"Load Balancing": How Busy are the servers?

Sun Jan 1 12:10:44 PST 2006

Marc G. Fournier writes:

> For all the technology, I was kinda hoping for some 'scientific formula' 
> :)

There are..

> Now, I really hate to ask, but how do you use vmstat to get a feel for how 
> busy the disk subsystem is?

For me, reading "Absolute BSD" by Michael Lucas was very helpfull.
In particular Chapter 18, System performance.

The three columns I look at are for vmstat "r" and "b" on the left, and  
"fault".

"r" shows how many processes are waiting for CPU, "b" shows how many 
processes are waiting for disk. The fault column(s) show how badly your 
system is accesing swap.

Quick example:
 r b w
 2 5 0
 1 5 0
 2 4 0
 2 5 0
 3 4 0
 1 5 0
 1 5 0

That's from my home machine as I am doing some backups.
The machine at this point is more disk bound than CPU bound with 4 to 5 disk 
operations at any point in time waiting for disk access

I am also falling behind in CPU, but not as bad.

On the far right of vmsat you also have CPU stats.. in my case the vmstat 
from the above lines showed 70% to 90% iddle which confirmed I was disk 
bound at that point. 

The fault column show you how actively you are using swap. The lines 
above had between 30 and 200 approximately. If you look at swapinfo and you 
have a large amount of swap in use and then you see a high number in vmstat 
for fault, the machine is short on RAM for the load you have on it.

So far in my experience nothing hurts a machine as badly as hitting swap 
(given that you have adequate CPU/disks). Once you start to hit swap heavily 
you need to do something (if you can...) such as moving services to another 
machine or putting in more memory.

Instead of looking for fixed number I think that relative figures are more 
important.. like looking at your machines at their lowest usage and then at 
their busiest.. or at spikes.. If at slow times of activity the machines are 
already falling behind on "b", "r" on vmstat.. then that machine is 
overloaded.

One possible quick way to start benchmarking your machines, until you can do 
something better is to capture snapshots of vmstat every 15 to 30 minutes 
and take a look.. perhaps even write a short script to summarize it. On my 
list of things to do.. is to do a simple setup of that nature.. just because 
it would be easy to setup and can provide very valuable information until 
you setup something more feature rich. 

"top" in 5.X branch and up is also very userfull. If you hit "m" it shows 
you disk processes so you can see what programs are doing the most I/O.

One thing to watch out for in top when using 'm' is if you see all low 
numbers ( hit 'o' to sort and then type 'total').. is that you may have lots 
of programs doing little I/O, but their combined load is a problem for your 
disk subsystem.... like having 200+ IMAP connections. Each single IMAP 
connection may not be doing more than a handfull of transactions per second, 
but all of them combined can give a disk subsystem a pretty good workout.

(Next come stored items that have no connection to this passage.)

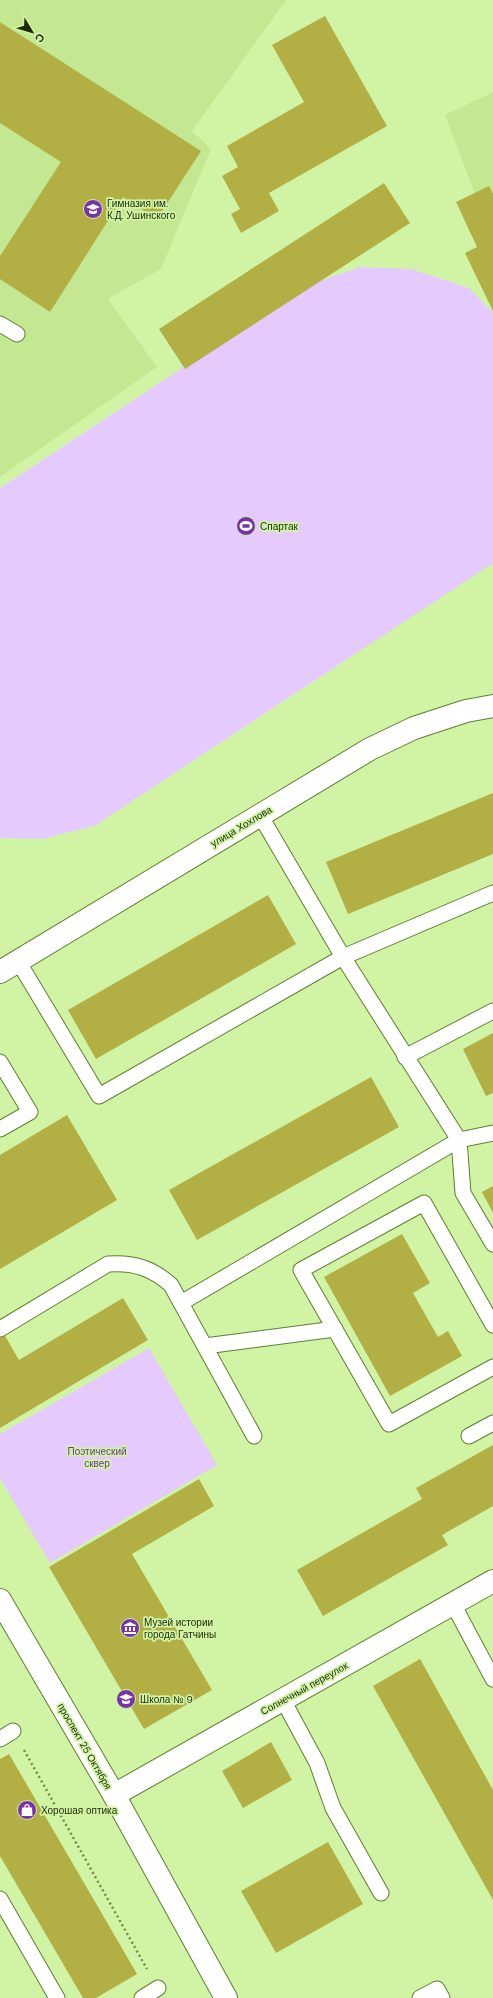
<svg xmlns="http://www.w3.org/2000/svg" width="493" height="1998" viewBox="0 0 493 1998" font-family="'DM Sans',sans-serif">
  <rect width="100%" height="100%" fill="#d1f4a4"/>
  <g fill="#c3e891">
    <polygon points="0,0 286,0 192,131 211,149 161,269 108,299 157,367 0,477"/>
    <polygon points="493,92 493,241 445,115"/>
  </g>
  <g fill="#e4caff">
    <polygon points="360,267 412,269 469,288 493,313 493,563 94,826 42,839 0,838 0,488 308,285"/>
    <polygon points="149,1348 217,1465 50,1563 0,1478 0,1434"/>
  </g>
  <g fill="#b2af45">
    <polygon points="325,16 387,126 269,193 279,211 241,233 231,214 240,209 222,176 238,167 227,146 304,102 272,45"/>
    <polygon points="0,22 201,151 157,219 123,197 50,312 0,279 0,256 61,162 0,123"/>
    <polygon points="384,183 410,223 185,369 159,329"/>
    <polygon points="489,186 493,194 493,311 465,253 477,247 456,202"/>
    <polygon points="493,793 493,854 348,914 326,862"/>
    <polygon points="268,895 296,944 96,1059 68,1010"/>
    <polygon points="493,1033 493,1093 486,1096 463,1049"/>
    <polygon points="371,1077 399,1127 197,1240 169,1190"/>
    <polygon points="67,1115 117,1200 0,1269 0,1155"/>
    <polygon points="493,1186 493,1213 482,1192"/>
    <polygon points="402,1234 430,1283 413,1293 438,1337 448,1331 462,1356 390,1396 324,1277"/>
    <polygon points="123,1298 148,1340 0,1428 0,1336 4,1334 19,1360"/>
    <polygon points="493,1445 493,1506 442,1535 448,1545 323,1616 297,1570 422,1499 416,1488"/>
    <polygon points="199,1479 214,1506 132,1554 212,1690 144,1729 49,1567"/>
    <polygon points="420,1659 493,1790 493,1900 373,1686"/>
    <polygon points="271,1742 292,1780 243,1808 222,1771"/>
    <polygon points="9,1754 137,1974 96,1998 83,1998 0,1856 0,1759"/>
    <polygon points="328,1842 363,1904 276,1953 241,1891"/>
  </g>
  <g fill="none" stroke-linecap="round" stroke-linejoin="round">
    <defs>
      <g id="lane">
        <polyline points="0,324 17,334"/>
        <polyline points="260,815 343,957 459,1140 463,1193 493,1244"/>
        <polyline points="18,961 99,1096 343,957 493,893"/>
        <polyline points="405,1057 493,1011"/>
        <polyline points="0,1062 30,1112 0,1129"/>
        <polyline points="181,1303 459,1140 493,1133"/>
        <polyline points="493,1325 424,1203 301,1270 389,1424 493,1367"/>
        <path d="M0 1329 108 1264C133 1262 152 1268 171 1285L254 1436"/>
        <polyline points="205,1346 335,1329"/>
        <polyline points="469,1436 493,1423"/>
        <polyline points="453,1604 493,1679"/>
        <polyline points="283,1700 317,1763 333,1808 381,1893"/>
        <polyline points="0,1739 13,1731"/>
        <polyline points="0,1899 57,1998"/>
        <polyline points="142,1998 158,1988"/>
        <polyline points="420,1998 437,1989 442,1998"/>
      </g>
      <polyline id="street" points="114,1795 493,1581"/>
      <polyline id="secondary" points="0,972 370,749 414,728 466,711 493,706"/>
      <polyline id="primary" points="0,1600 114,1795 226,1998"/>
    </defs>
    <use href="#lane" stroke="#607e31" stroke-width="17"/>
    <use href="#street" stroke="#607e31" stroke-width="24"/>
    <use href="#secondary" stroke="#607e31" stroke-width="24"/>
    <use href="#primary" stroke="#607e31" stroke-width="24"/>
    <polyline stroke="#718851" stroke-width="2.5" stroke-dasharray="2 3" stroke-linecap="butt" points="24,1750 147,1969"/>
    <use href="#lane" stroke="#fff" stroke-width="15"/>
    <use href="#street" stroke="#fff" stroke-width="22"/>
    <use href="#secondary" stroke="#fff" stroke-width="22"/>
    <use href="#primary" stroke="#fff" stroke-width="22"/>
  </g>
  <defs>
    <symbol id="school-disc" viewBox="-11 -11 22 22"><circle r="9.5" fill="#7733a7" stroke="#d1f4a4"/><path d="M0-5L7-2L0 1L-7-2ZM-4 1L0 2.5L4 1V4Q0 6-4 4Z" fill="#fff"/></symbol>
    <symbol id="stadium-disc" viewBox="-11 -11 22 22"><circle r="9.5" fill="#7733a7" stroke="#d1f4a4"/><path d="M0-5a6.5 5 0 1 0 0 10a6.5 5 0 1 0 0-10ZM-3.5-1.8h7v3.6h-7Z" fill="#fff"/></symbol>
    <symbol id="museum-disc" viewBox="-11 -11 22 22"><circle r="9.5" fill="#7733a7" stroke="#d1f4a4"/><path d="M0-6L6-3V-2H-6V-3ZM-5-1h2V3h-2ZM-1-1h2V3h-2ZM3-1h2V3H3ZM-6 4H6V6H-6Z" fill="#fff"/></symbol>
    <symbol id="shop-disc" viewBox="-11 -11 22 22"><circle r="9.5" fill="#7733a7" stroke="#d1f4a4"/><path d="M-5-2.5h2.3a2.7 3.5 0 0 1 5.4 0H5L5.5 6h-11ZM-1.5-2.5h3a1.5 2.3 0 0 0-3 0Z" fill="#fff"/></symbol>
  </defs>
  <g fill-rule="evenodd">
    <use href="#school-disc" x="82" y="198" width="22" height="22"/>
    <use href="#stadium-disc" x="235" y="515" width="22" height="22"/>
    <use href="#museum-disc" x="119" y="1617" width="22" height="22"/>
    <use href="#school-disc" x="115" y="1688" width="22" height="22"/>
    <use href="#shop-disc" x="16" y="1799" width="22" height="22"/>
  </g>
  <g text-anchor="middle" stroke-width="3.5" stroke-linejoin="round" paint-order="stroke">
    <g font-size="10" fill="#1d2909" stroke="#d1f4a4" text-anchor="start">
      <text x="107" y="207">Гимназия им.<tspan x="107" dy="12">К.Д. Ушинского</tspan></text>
      <text x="260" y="530">Спартак</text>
      <text x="144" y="1626">Музей истории<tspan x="144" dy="12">города Гатчины</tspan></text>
      <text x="140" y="1703">Школа № 9</text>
      <text x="41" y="1814">Хорошая оптика</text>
    </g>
    <g font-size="10" fill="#1d2909" stroke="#d1f4a4">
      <text transform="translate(241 826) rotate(-31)" y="4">улица Хохлова</text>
      <text transform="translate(304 1688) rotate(-29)" y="4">Солнечный переулок</text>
      <text transform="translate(85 1746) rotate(60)" y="4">проспект 25 Октября</text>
    </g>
    <g font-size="10" fill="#6e3598" stroke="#d1f4a4">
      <text x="97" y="1455">Поэтический<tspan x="97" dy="12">сквер</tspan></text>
    </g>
  </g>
  <g transform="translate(32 32) rotate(128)" stroke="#d1f4a4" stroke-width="3" paint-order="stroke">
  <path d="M0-3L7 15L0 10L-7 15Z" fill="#1d2909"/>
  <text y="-6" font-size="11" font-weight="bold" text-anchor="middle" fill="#1d2909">С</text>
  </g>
</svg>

The load averages from 'w' are also good figures to do comparative tests. I 
started to wokr on a script (but needs more work) that dumps 'w' and 
'vmstat' .. next have to work on parsing them and giving summaries. In 
particular one wants to know peak times.. since that is the best time to 
determine if the machine can handle it's load.. and more importantly spikes. 
If a machine is usually under 2.. and it spikes at 5+.. that machine is 
possibly able to do "normal" loads, but may not be able to handle spikes in 
traffic (ie a customer doing  a mailing list, or a site just got press.. and 
there are a larger number than usual of people going to their URL).

I still thinkg I have MUCH, MUCH to learn.. but I would be glad to expand on 
anything mentioned above.. or anything else. Ultimately each machine/company 
is unique enough that absolute numbers from other people (ie what is a good 
value for 'r' and 'b' to be around most of the time) may be less important 
than learning what are the different figures for your different machines 
under "normal" operation.